Glieck has been stripped of his ethics position, may lose his position in the Institute he founded, and may face charges for identity theft and wire fraud. The acts of a desperate charlatan who is seeing the basis of his grant funding slipping away.
The scientist who exposed the inner workings of the ultra-conservative Heartland Institute, triggering the defection of key donors, has been reinstated after an investigation.
Peter Gleick, who impersonated a Heartland board member to obtain and make public confidential budget and strategy documents, was restored to his position as president of the Pacific Institute, the organisation announced on its website.
The Pacific Institute indicated in the statement that it had found no evidence for Heartland's charges that Gleick had forged one of several documents he released last February.
[Edit for concision. --DJW001]
There was no immediate response from Heartland. But the organisation has taken a big hit since Gleick's revelations – although much of the damage was done by its own combattive response to the sting.

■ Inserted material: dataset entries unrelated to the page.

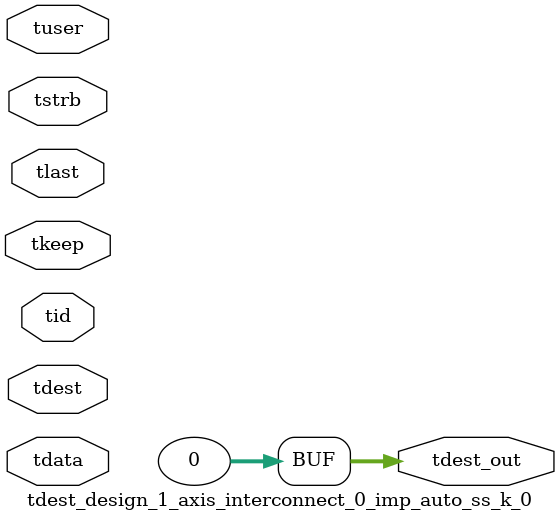
<source format=v>


`timescale 1ps/1ps

module tdest_design_1_axis_interconnect_0_imp_auto_ss_k_0 #
(
parameter C_S_AXIS_TDATA_WIDTH = 32,
parameter C_S_AXIS_TUSER_WIDTH = 0,
parameter C_S_AXIS_TID_WIDTH   = 0,
parameter C_S_AXIS_TDEST_WIDTH = 0,
parameter C_M_AXIS_TDEST_WIDTH = 32
)
(
input  [(C_S_AXIS_TDATA_WIDTH == 0 ? 1 : C_S_AXIS_TDATA_WIDTH)-1:0     ] tdata,
input  [(C_S_AXIS_TUSER_WIDTH == 0 ? 1 : C_S_AXIS_TUSER_WIDTH)-1:0     ] tuser,
input  [(C_S_AXIS_TID_WIDTH   == 0 ? 1 : C_S_AXIS_TID_WIDTH)-1:0       ] tid,
input  [(C_S_AXIS_TDEST_WIDTH == 0 ? 1 : C_S_AXIS_TDEST_WIDTH)-1:0     ] tdest,
input  [(C_S_AXIS_TDATA_WIDTH/8)-1:0 ] tkeep,
input  [(C_S_AXIS_TDATA_WIDTH/8)-1:0 ] tstrb,
input                                                                    tlast,
output [C_M_AXIS_TDEST_WIDTH-1:0] tdest_out
);

assign tdest_out = {1'b0};

endmodule


</source>
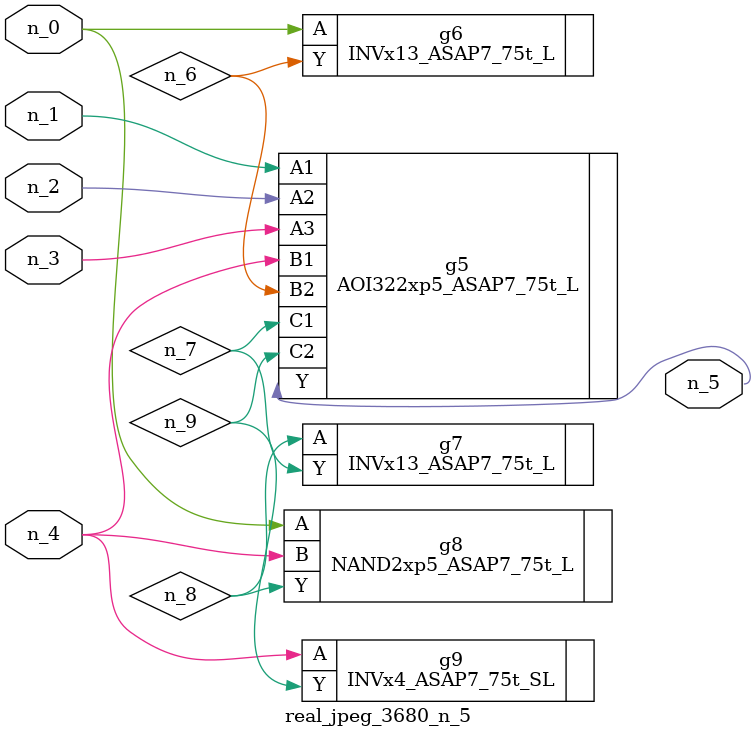
<source format=v>
module real_jpeg_3680_n_5 (n_4, n_0, n_1, n_2, n_3, n_5);

input n_4;
input n_0;
input n_1;
input n_2;
input n_3;

output n_5;

wire n_8;
wire n_6;
wire n_7;
wire n_9;

INVx13_ASAP7_75t_L g6 ( 
.A(n_0),
.Y(n_6)
);

NAND2xp5_ASAP7_75t_L g8 ( 
.A(n_0),
.B(n_4),
.Y(n_8)
);

AOI322xp5_ASAP7_75t_L g5 ( 
.A1(n_1),
.A2(n_2),
.A3(n_3),
.B1(n_4),
.B2(n_6),
.C1(n_7),
.C2(n_9),
.Y(n_5)
);

INVx4_ASAP7_75t_SL g9 ( 
.A(n_4),
.Y(n_9)
);

INVx13_ASAP7_75t_L g7 ( 
.A(n_8),
.Y(n_7)
);


endmodule
</source>
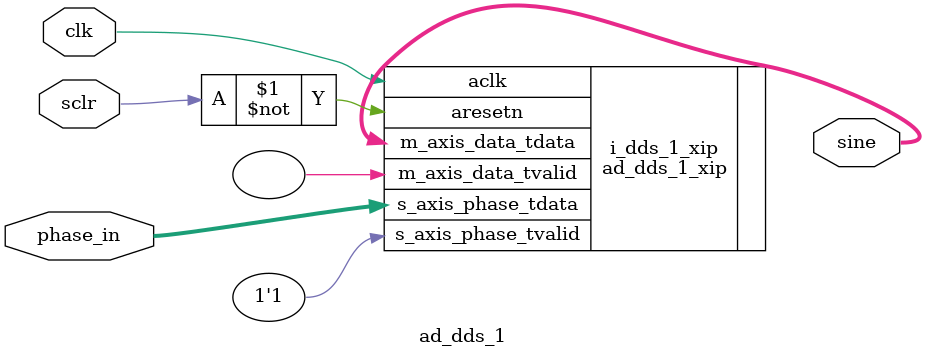
<source format=v>

`timescale 1ns/100ps

module ad_dds_1 (

  // interface

  clk,
  sclr,
  phase_in,
  sine);

  // interface

  input           clk;
  input           sclr;
  input   [15:0]  phase_in;
  output  [15:0]  sine;

  // xilinx dds ip

  ad_dds_1_xip i_dds_1_xip (
    .aclk (clk),
    .aresetn (~sclr),
    .s_axis_phase_tvalid (1'b1),
    .s_axis_phase_tdata (phase_in),
    .m_axis_data_tvalid (),
    .m_axis_data_tdata (sine));
  
endmodule

// ***************************************************************************
// ***************************************************************************

</source>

The documents released by Gleick exposed Heartland's donors' list – which it had kept private – as well as a plan to spread misinformation about climate change in schools. The ultra-conservative organisation immediately moved to capitalise on the media exposure, setting up a website which it called "Fakegate" and using Gleick's image to sell $22.49 coffee mugs.

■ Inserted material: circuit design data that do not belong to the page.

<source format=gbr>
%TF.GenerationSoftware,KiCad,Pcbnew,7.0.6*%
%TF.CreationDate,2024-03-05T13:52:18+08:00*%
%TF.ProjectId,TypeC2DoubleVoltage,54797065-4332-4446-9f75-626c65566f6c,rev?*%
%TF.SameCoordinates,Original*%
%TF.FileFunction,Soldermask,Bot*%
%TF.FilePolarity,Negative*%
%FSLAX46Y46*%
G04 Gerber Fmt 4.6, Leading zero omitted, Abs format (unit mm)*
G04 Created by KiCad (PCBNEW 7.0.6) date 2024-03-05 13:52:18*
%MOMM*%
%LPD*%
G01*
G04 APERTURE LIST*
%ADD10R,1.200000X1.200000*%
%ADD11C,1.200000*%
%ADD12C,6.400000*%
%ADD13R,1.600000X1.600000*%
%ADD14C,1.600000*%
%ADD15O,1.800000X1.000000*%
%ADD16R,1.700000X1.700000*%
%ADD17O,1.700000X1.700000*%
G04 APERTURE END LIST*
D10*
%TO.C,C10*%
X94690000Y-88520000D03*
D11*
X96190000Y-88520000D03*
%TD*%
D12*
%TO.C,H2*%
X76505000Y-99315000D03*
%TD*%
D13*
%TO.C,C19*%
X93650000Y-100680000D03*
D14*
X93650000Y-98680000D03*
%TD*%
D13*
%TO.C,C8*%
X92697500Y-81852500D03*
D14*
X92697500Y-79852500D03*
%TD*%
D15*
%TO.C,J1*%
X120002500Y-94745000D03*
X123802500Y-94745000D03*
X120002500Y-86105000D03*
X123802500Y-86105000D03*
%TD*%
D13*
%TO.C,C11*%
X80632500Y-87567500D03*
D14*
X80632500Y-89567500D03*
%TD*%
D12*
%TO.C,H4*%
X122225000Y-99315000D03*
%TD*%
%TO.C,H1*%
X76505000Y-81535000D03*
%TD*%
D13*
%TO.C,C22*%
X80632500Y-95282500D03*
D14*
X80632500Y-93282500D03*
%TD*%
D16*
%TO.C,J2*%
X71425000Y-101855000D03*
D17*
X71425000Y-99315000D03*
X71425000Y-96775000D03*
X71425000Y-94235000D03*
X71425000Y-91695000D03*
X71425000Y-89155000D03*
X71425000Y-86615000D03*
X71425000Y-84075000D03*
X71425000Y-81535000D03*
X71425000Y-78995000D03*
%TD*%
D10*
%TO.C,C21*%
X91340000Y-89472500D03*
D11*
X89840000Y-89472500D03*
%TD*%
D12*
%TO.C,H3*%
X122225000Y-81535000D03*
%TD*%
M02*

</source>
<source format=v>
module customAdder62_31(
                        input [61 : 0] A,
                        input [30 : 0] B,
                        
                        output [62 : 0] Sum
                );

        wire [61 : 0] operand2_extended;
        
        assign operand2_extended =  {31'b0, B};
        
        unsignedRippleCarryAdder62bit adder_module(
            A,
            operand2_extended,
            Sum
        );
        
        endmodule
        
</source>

But when Heartland promoted the climate conference by taking out a billboard comparing believers in climate change to psychopaths like the Unabomber Ted Kaczynski, a run in donors, which had been relatively modest immediately after Gleick's exposé, spiked dramatically. Two board members resigned, almost all of those based in its Washington DC office quit, and a number of Heartland allies publicly chided the organisation and dropped out of last month's conference.